RICHMOND, Va (WTVR) -- Virginia was granted a waiver saying state schools will not be penalized if students fail to meet the standards of the 'No Child Left Behind' mandate. While some consider it a relief, others worry that lowering the bar will leave minority students behind.
"Every single group should have the same opportunity as everyone," said parent Henriette Ndo. "The fact that they expect some groups not to succeed, they're not going to put an effort to help."
The concern is centered around the state's plan that would lower the pass rates, and possibly lower expectations.
"If you're going to help each child get his or her potential then you have to have flexibility," said Senator Henry Marsh.
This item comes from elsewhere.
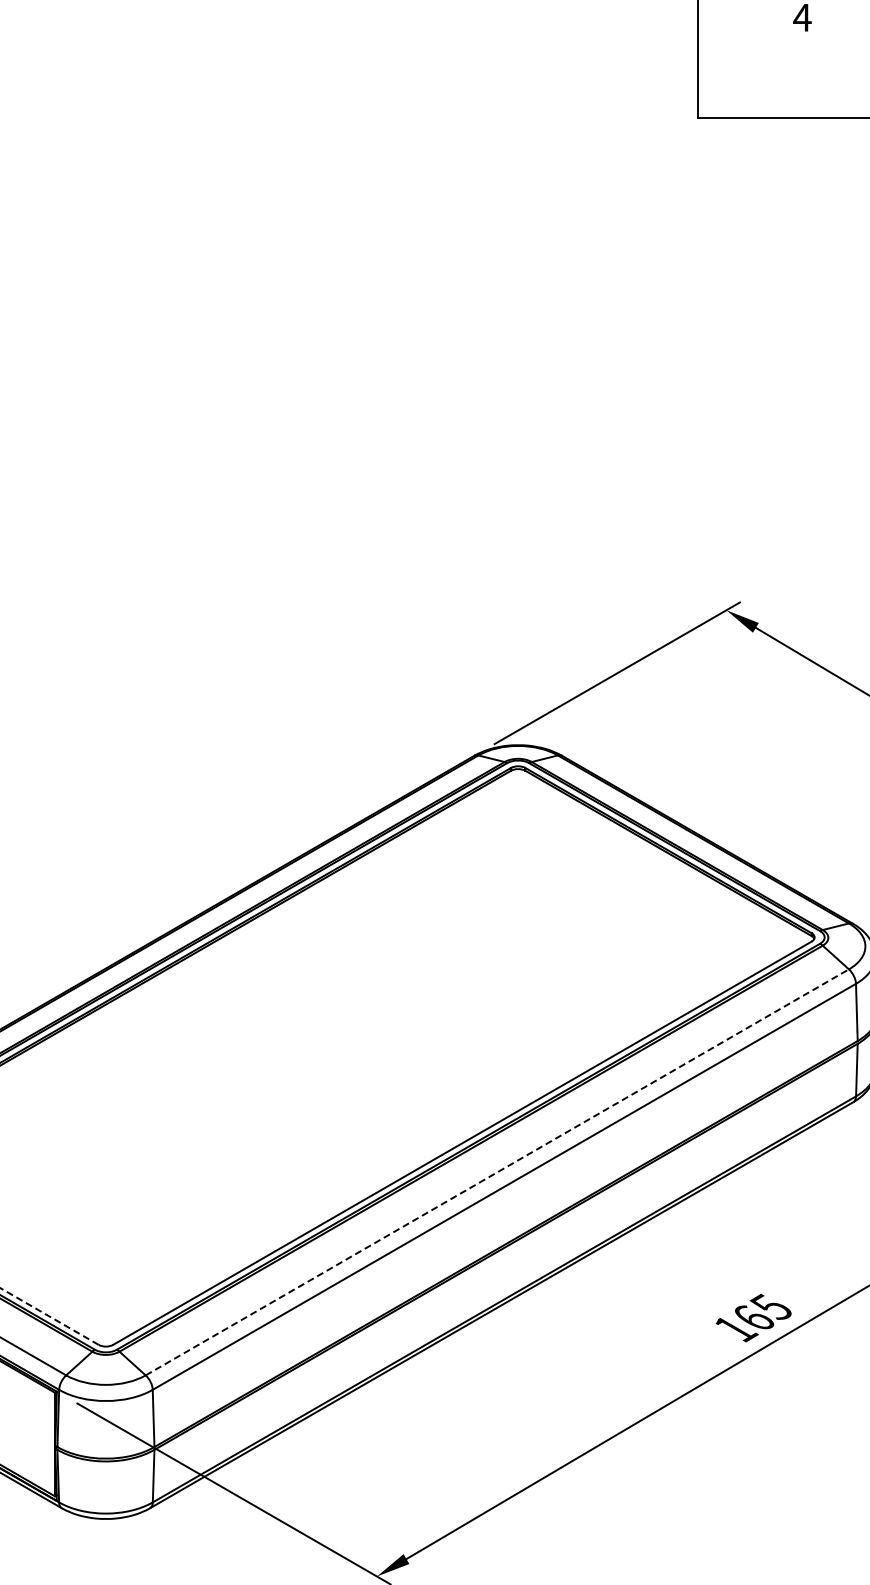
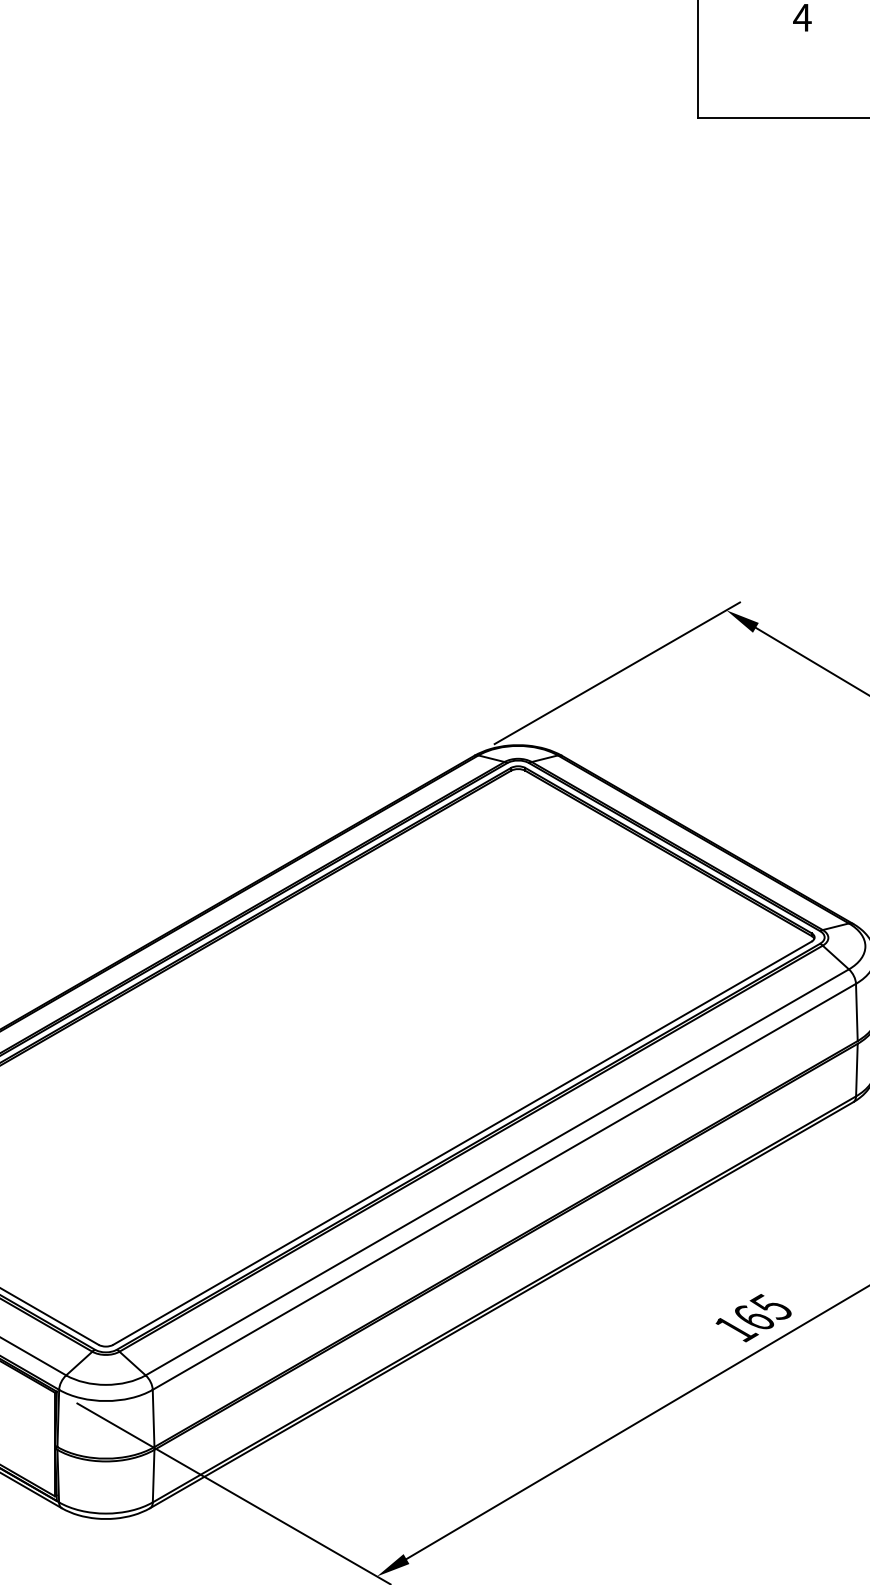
line at (497, 1172): dashed -> solid
line at (49, 1316): dashed -> solid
Virginia's new standards would require 82 percent of Asian students to pass the state math exam, but only 52 percent of Hispanics and only 45 percent of Blacks would be required to pass the same test.
"If you tell a student or a teacher that we expect little, you're going to get a little," said Senator Marsh. "I think everybody agrees that we have to raise the expectations."
On Tuesday in a closed-door meeting, the Virginia Black Caucus discussed student expectations with representatives from the Department of Education.
"We heard their concerns, we agreed to stay in touch and we're going to re-visit some of these issues," said Department of Education representative David Foster. "We all want to see the same high expectations."
The Virginia Board of Education is planning to revisit the issue surrounding passing rates during its September 27 meeting.